**TASKS TO PERFORM:**
A: Which percentages appear in the article on Radio Shack's fourth-quarter profit warning?
B: Carry on the article on Radio Shack's fourth-quarter profit warning, beginning after its final sentence.

**SOURCE DOCUMENT:**
+++
Radio Shack shares slide on Q4 profit warning, Sprint gets the blame
Blaming disappointing results from Sprint's post-paid business, Radio Shack announced after the closing bell on Wall Street, that it will report much lower than expected Q4 earnings. The retailer said that it had fewer new activations and upgrade activations due to policy changes at the carrier. Revenue from Sprint's post-paid customers declined both year-over-year and sequentially. Radio Shack now expects fourth quarter revenue of $1.39 billion, ahead of the Street's 1.35 billion estimate. But earnings per share will come in at 11-13 cents, much lower than the Street's prediction of 37 cents a share.

Same store sales were up 2%, but gross margin in the period should come in at 35%, down from the 41% reported last year. The decline in margin comes from a change in the mobility products being sold as buyers gravitated toward lower margin smartphones and mobile devices. Besides blaming Sprint's post-paid business, Radio Shack also noted that "further unanticipated changes in Sprint’s customer and credit models" had an impact on revenue.
+++
**DATA EXTRACT:**
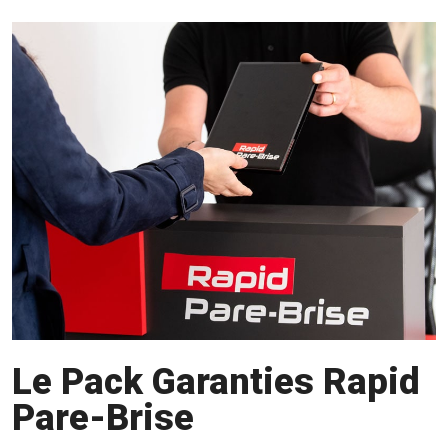
Le Pack Garanties Rapid
Pare-Brise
+++
**EXERCISE RESULTS:**
A: 2%, 35%, 41%

B:
Radio Shack isn't passing the hat around just yet. At the end of the quarter, it had $590 million in cash, up $21 million from the 2010 quarter. It also has $421 million available to draw down on a $450 million revolving credit facility. Still, in order to continue paying dividends and invest in the business, Radio Shack will stop share repurchases.

Radio Shack shares are down 20% after-hours to $8.21.